As part of the educational policy in the Soviet Zone / GDR, the worker's degree served to select students through party politics, to ensure the dictatorship of the SED through the formation of a new, loyal academic class, to ideological re-education and to bring the universities into line. In September 1947 the SED functionary Anton Ackermann declared :

“We want a different worker's degree. Not only do we want to change the social composition of the university's audience, it is even more important that this newly formed intelligentsia is also educated and trained in the spirit of a new ideology , in the spirit of scientific socialism . "

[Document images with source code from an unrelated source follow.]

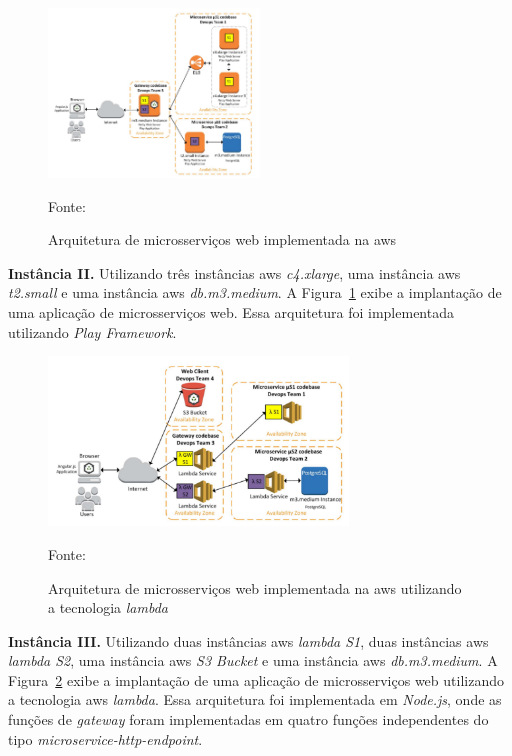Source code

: \begin{figure}[htb!]
\caption{Arquitetura de microsserviços web implementada na \ac{aws}}
\label{fig:aws_microsservicos}
\includegraphics[height=4.5cm]{img/cap2/aws_microsservicos.png}
\centering

Fonte:~\cite{7515686}
\end{figure}

\textbf{Instância II.} Utilizando três instâncias \ac{aws} \textit{c4.xlarge}, uma instância \ac{aws} \textit{t2.small} e uma instância \ac{aws} \textit{db.m3.medium}.
%
A Figura~\ref{fig:aws_microsservicos} exibe a implantação de uma aplicação de microsserviços web. Essa arquitetura foi implementada utilizando \textit{Play Framework}.



\begin{figure}[htb!]
\caption{Arquitetura de microsserviços web implementada na \ac{aws} utilizando a tecnologia \textit{lambda}}
\label{fig:aws_lambda}
\includegraphics[height=4.5cm]{img/cap2/aws_lambda.png}
\centering

Fonte:~\cite{7515686}
\end{figure}

\textbf{Instância III.} Utilizando duas instâncias \ac{aws} \textit{lambda S1}, duas instâncias \ac{aws} \textit{lambda S2}, uma instância \ac{aws} \textit{S3 Bucket} e uma instância \ac{aws} \textit{db.m3.medium}.
%
A Figura~\ref{fig:aws_lambda} exibe a implantação de uma aplicação de microsserviços web utilizando a tecnologia \ac{aws} \textit{lambda}. Essa arquitetura foi implementada em \textit{Node.js}, onde as funções de \textit{gateway} foram implementadas em quatro funções independentes do tipo \textit{microservice-http-endpoint}.




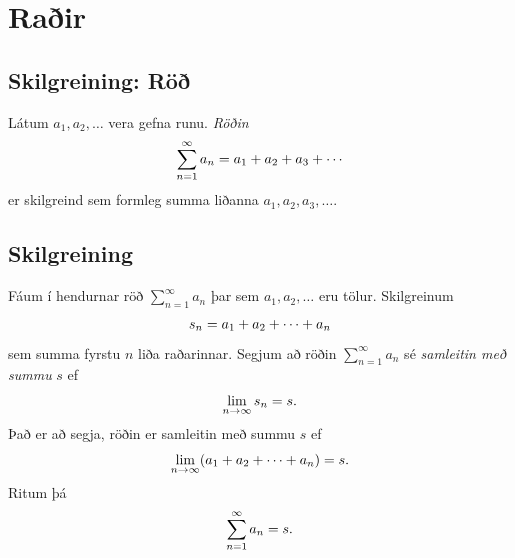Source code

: \documentclass[a4paper,10pt,icelandic]{sphinxmanual}
\begin{document}

\section{Raðir}
\label{kafli09:rair}\label{kafli09:index-5}

\subsection{Skilgreining: Röð}
\label{kafli09:skilgreining-ro}
Látum \(a_1, a_2, \ldots\) vera gefna runu. \textit{Röðin}
\begin{gather}
\begin{split}\sum_{n=1}^\infty a_n  = a_1+a_2+a_3+\cdots\end{split}\notag
\end{gather}
er skilgreind sem formleg summa liðanna \(a_1, a_2, a_3, \ldots\).


\subsection{Skilgreining}
\label{kafli09:id6}\label{kafli09:index-6}
Fáum í hendurnar röð \(\sum_{n=1}^\infty a_n\) þar sem
\(a_1, a_2, \ldots\) eru tölur. Skilgreinum
\begin{gather}
\begin{split}s_n=a_1+a_2+\cdots+a_n\end{split}\notag
\end{gather}
sem summa fyrstu \(n\) liða raðarinnar. Segjum að röðin
\(\sum_{n=1}^\infty a_n\) sé \textit{samleitin með summu} \(s\) ef
\begin{gather}
\begin{split}\lim_{n\rightarrow\infty}s_n=s.\end{split}\notag
\end{gather}
Það er að segja, röðin er samleitin með summu \(s\) ef
\begin{gather}
\begin{split}\lim_{n\rightarrow \infty}(a_1+a_2+\cdots+a_n)=s.\end{split}\notag
\end{gather}
Ritum þá
\begin{gather}
\begin{split}\sum_{n=1}^\infty a_n=s.\end{split}\notag
\end{gather}
\end{document}

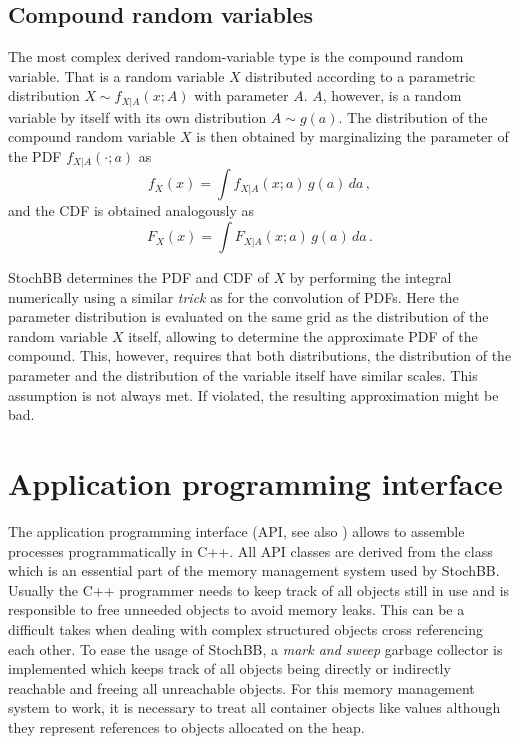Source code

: \documentclass[a4paper, 10pt]{paper}
\begin{document}
\subsection{Compound random variables}
The most complex derived random-variable type is the compound random variable. That is a random variable
$X$ distributed according to a parametric distribution $X\sim f_{X|A}(x;A)$ with parameter $A$. $A$, however, 
is a random variable by itself with its own distribution $A\sim g(a)$. The distribution of the compound 
random variable $X$ is then obtained by marginalizing the parameter of the PDF $f_{X|A}(\cdot;a)$ as 
\begin{equation}
 f_X(x) = \int f_{X|A}(x;a)\,g(a)\,da\,,\nonumber
\end{equation}
and the CDF is obtained analogously as
\begin{equation}
 F_X(x) = \int F_{X|A}(x;a)\,g(a)\,da\,.\nonumber
\end{equation}

StochBB determines the PDF and CDF of $X$ by performing the integral numerically using a similar \emph{trick}
as for the convolution of PDFs. Here the parameter distribution is evaluated on the same grid as the distribution
of the random variable $X$ itself, allowing to determine the approximate PDF of the compound. This, however, requires 
that both distributions, the distribution of the parameter and the distribution of the variable itself have similar 
scales. This assumption is not always met. If violated, the resulting approximation might be bad.


\section{Application programming interface} \label{sec:api}
The application programming interface (API, see also \cite{stochbbapi}) allows to assemble processes
programmatically in C++.
All API classes are derived from the  class which is an essential part of the
memory management system used by StochBB. Usually the C++ programmer needs to keep track of all
objects still in use and is responsible to free unneeded objects to avoid memory leaks. This can
be a difficult takes when dealing with complex structured objects cross referencing each other.
To ease the usage of StochBB, a \emph{mark and sweep} garbage collector is implemented which keeps track
of all objects being directly or indirectly reachable and freeing all unreachable objects. For
this memory management system to work, it is necessary to treat all container objects like values
although they represent references to objects allocated on the heap.
\end{document}
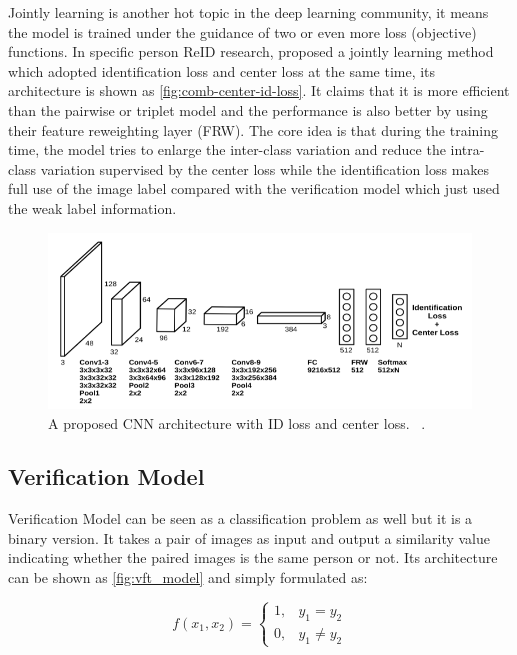 Jointly learning is another hot topic in the deep learning community, it means the model is trained under
the guidance of two or even more loss (objective) functions. In specific person 
ReID research, \cite{comb-id-and-center-loss-2017} proposed a jointly learning 
method which adopted identification loss and center loss 
\cite{center-loss-2016} at the same time, its architecture is shown as
\autoref{fig:comb-center-id-loss}. It claims that it is more efficient than the
pairwise or triplet model and the performance is also better by using their 
feature reweighting layer (FRW). The core idea is that during the training 
time, the model tries to enlarge the inter-class variation
and reduce the intra-class variation supervised by the center loss while
the identification loss makes full use of the image label compared with the 
verification model which just used the weak label information.

\begin{figure}
    \includegraphics[width=\linewidth]{figures/comb-center-id-loss.png}
    \caption{A proposed CNN architecture with ID loss and center loss.
        ~\protect\cite{comb-id-and-center-loss-2017}.}
    \label{fig:comb-center-id-loss}
\end{figure}

\subsection{Verification Model}

Verification Model can be seen as a classification problem as well but it is a 
binary version. It takes a pair of images as input and output a similarity 
value indicating whether the paired images is the same person or not. Its 
architecture can be shown as \autoref{fig:vft_model} and simply formulated as:

$$
f(x_1, x_2) =
\begin{cases}
1,&  y_1 = y_2 \\
0,&  y_1 \neq y_2
\end{cases}
$$

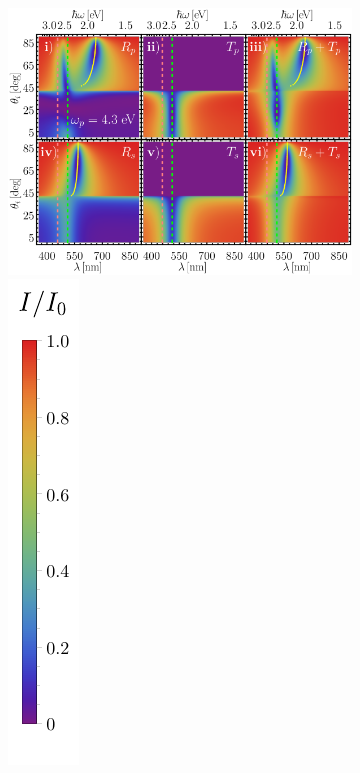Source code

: \begin{figure}[h!]\centering
	\begin{subfigure}{.01\linewidth}\caption{}\label{sfig:RT-4}\vspace{6.5cm}\end{subfigure}
	\begin{subfigure}{.7\linewidth}\hspace*{-.5em}
	\includegraphics[scale=.65]{2-Resultados/figs/5-RT-Wp4-10/0-2D_Grid_1.png}%
	\includegraphics[scale=1, trim={00 -5 00 00}, clip]{2-Resultados/figs/0-IBar_v}

\end{subfigure}
\end{figure}

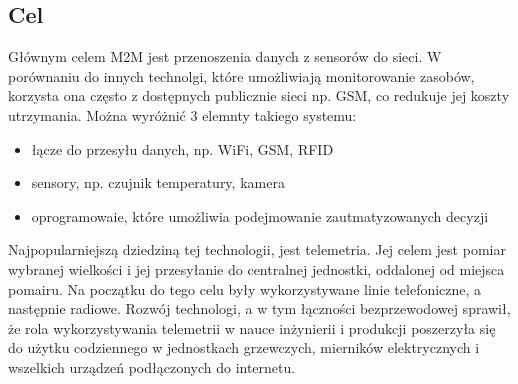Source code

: \documentclass[12pt, a4paper, twoside]{report}
\begin{document}
\subsection{Cel}
\hspace{1cm}Głównym celem M2M jest przenoszenia danych z sensorów do sieci. W porównaniu do innych technolgi, które umożliwiają monitorowanie zasobów, korzysta ona często z dostępnych publicznie sieci np. GSM, co redukuje jej koszty utrzymania. Można wyróżnić 3 elemnty takiego systemu:
\begin{itemize}
  \item łącze do przesyłu danych, np. WiFi, GSM, RFID
  \item sensory, np. czujnik temperatury, kamera
  \item oprogramowaie, które umożliwia podejmowanie zautmatyzowanych decyzji
\end{itemize}
\hspace{1cm}Najpopularniejszą dziedziną tej technologii, jest telemetria. Jej celem jest pomiar wybranej wielkości i jej przesyłanie do centralnej jednostki, oddalonej od miejsca pomairu. Na początku do tego celu były wykorzystywane linie telefoniczne, a następnie radiowe. Rozwój technologi, a w tym łączności bezprzewodowej sprawił, że rola wykorzystywania telemetrii w nauce inżynierii i produkcji poszerzyła się do użytku codziennego w jednostkach grzewczych, mierników elektrycznych i wszelkich urządzeń podłączonych do internetu.\cite{m2m-web}
\end{document}

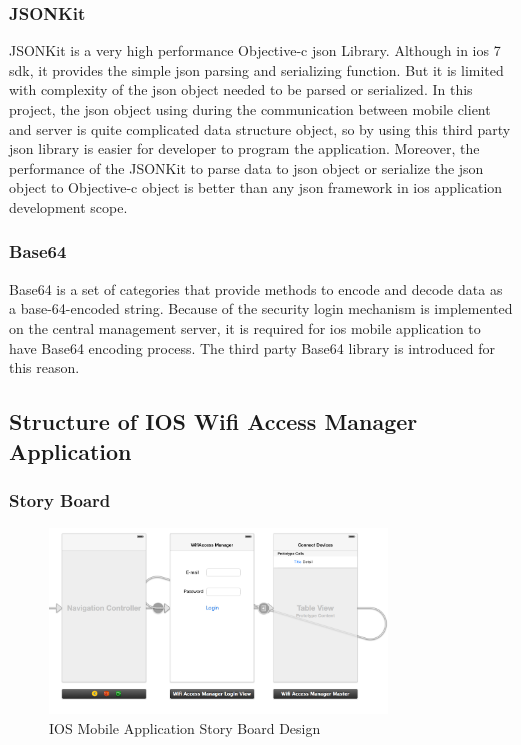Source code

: \subsubsection{JSONKit}
\par JSONKit\cite{jsonkit} is a very high performance Objective-c \gls{json} Library. Although in \gls{ios} 7 \gls{sdk}, it provides the simple \gls{json} parsing and serializing function. But it is limited with complexity of the \gls{json} object needed to be parsed or serialized. In this project, the \gls{json} object using during the communication between mobile client and server is quite complicated data structure object, so by using this third party \gls{json} library is easier for developer to program the application. Moreover, the performance of the JSONKit to parse data to \gls{json} object or serialize the \gls{json} object to Objective-c object is better than any \gls{json} framework in \gls{ios} application development scope.

\subsubsection{Base64}
\par Base64\cite{base64lib} is a set of categories that provide methods to encode and decode data as a base-64-encoded string. Because of the security login mechanism is implemented on the central management server, it is required for \gls{ios} mobile application to have Base64 encoding process. The third party Base64 library is introduced for this reason.

\subsection{Structure of IOS Wifi Access Manager Application}

\subsubsection{Story Board}

\begin{figure}
	\centering
    	\includegraphics[width=0.80\textwidth,natwidth=610,natheight=642]{figs/ios_app_storyboard.png}
  	\caption{IOS Mobile Application Story Board Design}
  	\label{fig:ios_storyboard}
\end{figure}

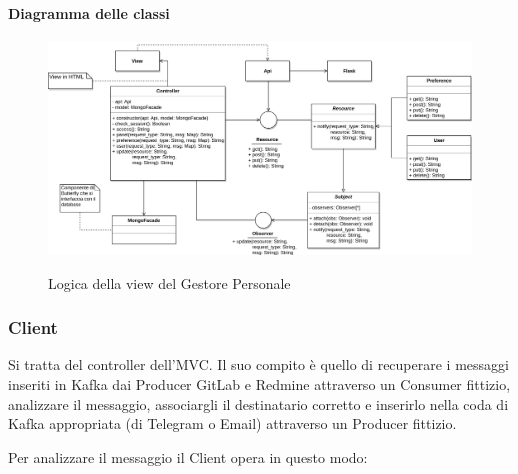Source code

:     \paragraph{Diagramma delle classi}

    \begin{figure}[H]
        \centering
        \includegraphics[width=\textwidth]{img/GP-View.png}\\
        \caption{Logica della view del Gestore Personale}
        \label{fig:GP-View}
    \end{figure}



\subsubsection{Client}
Si tratta del controller dell'MVC. Il suo compito è quello di recuperare i messaggi inseriti in Kafka dai Producer GitLab e Redmine attraverso un Consumer fittizio, analizzare il messaggio, associargli il destinatario corretto e inserirlo nella coda di Kafka appropriata (di Telegram o Email) attraverso un Producer fittizio.

Per analizzare il messaggio il Client opera in questo modo:

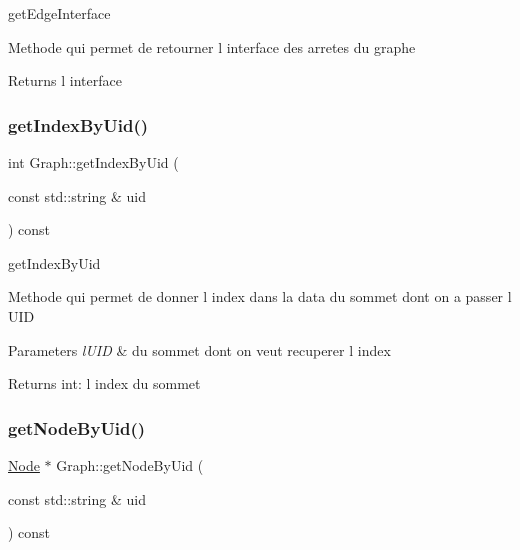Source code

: get\+Edge\+Interface 

Methode qui permet de retourner l interface des arretes du graphe

\begin{DoxyReturn}{Returns}
l interface 
\end{DoxyReturn}
\mbox{\label{class_graph_a2d8d8d9edb8a496d5c252132cdbbbc08}} 
\subsubsection{\texorpdfstring{get\+Index\+By\+Uid()}{getIndexByUid()}}
{\footnotesize\ttfamily int Graph\+::get\+Index\+By\+Uid (\begin{DoxyParamCaption}\item[{const std\+::string \&}]{uid }\end{DoxyParamCaption}) const}



get\+Index\+By\+Uid 

Methode qui permet de donner l index dans la data du sommet dont on a passer l U\+ID


\begin{DoxyParams}{Parameters}
{\em l\textquotesingle{}\+U\+ID} & du sommet dont on veut recuperer l index \\
\hline
\end{DoxyParams}
\begin{DoxyReturn}{Returns}
int\+: l index du sommet 
\end{DoxyReturn}
\mbox{\label{class_graph_aa9fa7bf3cf75a4239504607a442aebba}} 
\subsubsection{\texorpdfstring{get\+Node\+By\+Uid()}{getNodeByUid()}}
{\footnotesize\ttfamily \mbox{\hyperlink{class_node}{Node}} $\ast$ Graph\+::get\+Node\+By\+Uid (\begin{DoxyParamCaption}\item[{const std\+::string \&}]{uid }\end{DoxyParamCaption}) const}



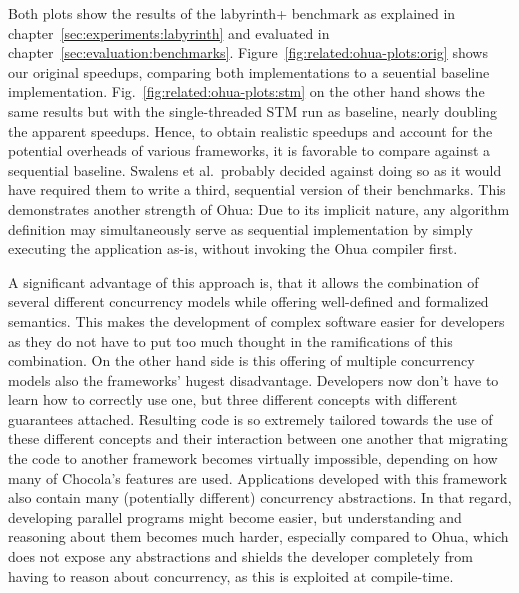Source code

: Both plots show the results of the labyrinth+ benchmark as explained in chapter~\ref{sec:experiments:labyrinth} and evaluated in chapter~\ref{sec:evaluation:benchmarks}.
Figure~\ref{fig:related:ohua-plots:orig} shows our original speedups, comparing both implementations to a seuential baseline implementation.
Fig.~\ref{fig:related:ohua-plots:stm} on the other hand shows the same results but with the single-threaded STM run as baseline, nearly doubling the apparent speedups.
Hence, to obtain realistic speedups and account for the potential overheads of various frameworks, it is favorable to compare against a sequential baseline.
Swalens et al.\ probably decided against doing so as it would have required them to write a third, sequential version of their benchmarks.
This demonstrates another strength of Ohua: Due to its implicit nature, any algorithm definition may simultaneously serve as sequential implementation by simply executing the application as-is, without invoking the Ohua compiler first.

A significant advantage of this approach is, that it allows the combination of several different concurrency models while offering well-defined and formalized semantics.
This makes the development of complex software easier for developers as they do not have to put too much thought in the ramifications of this combination.
On the other hand side is this offering of multiple concurrency models also the frameworks' hugest disadvantage.
Developers now don't have to learn how to correctly use one, but three different concepts with different guarantees attached.
Resulting code is so extremely tailored towards the use of these different concepts and their interaction between one another that migrating the code to another framework becomes virtually impossible, depending on how many of Chocola's features are used.
Applications developed with this framework also contain many (potentially different) concurrency abstractions.
In that regard, developing parallel programs might become easier, but understanding and reasoning about them becomes much harder, especially compared to Ohua, which does not expose any abstractions and shields the developer completely from having to reason about concurrency, as this is exploited at compile-time.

Since the number of applicants in the first few years after the war significantly exceeded the number of places at university (in Saxony, for example, 80.4% of applicants were rejected in 1946/47), the selection of students was an important political issue Quota for workers as well as the mandatory specification of party membership contributed to a party-political selection of the students. These party selection principles were criticized early on. B. in a letter from the chairmen of the democratic parties in Berlin dated October 8, 1946 to Paul Wandel .

Graduates

The writer Hermann Kant and the actor Peter Sodann were trained at a workers and farmers faculty. Hermann Kant's novel Die Aula deals with the fate of several graduates of the workers and farmers faculty in Greifswald. The surgeon Helmut Wolff was one of the graduates of the preparatory college .

See also

literature

Web links

Individual evidence

  1. ^ Rudolf Urban: The Organization of Science in Czechoslovakia , Marburg / Lahn 1957, p. 218 ff.
  2. Ilko-Sascha Kowalczuk: Spirit in the service of power. University Policy in the Soviet Zone / GDR 1945–1961 , Berlin 2003, p. 265.
  3. Ilko-Sascha Kowalczuk: Spirit in the service of power. University Policy in the Soviet Zone / GDR 1945–1961 , Berlin 2003, p. 264.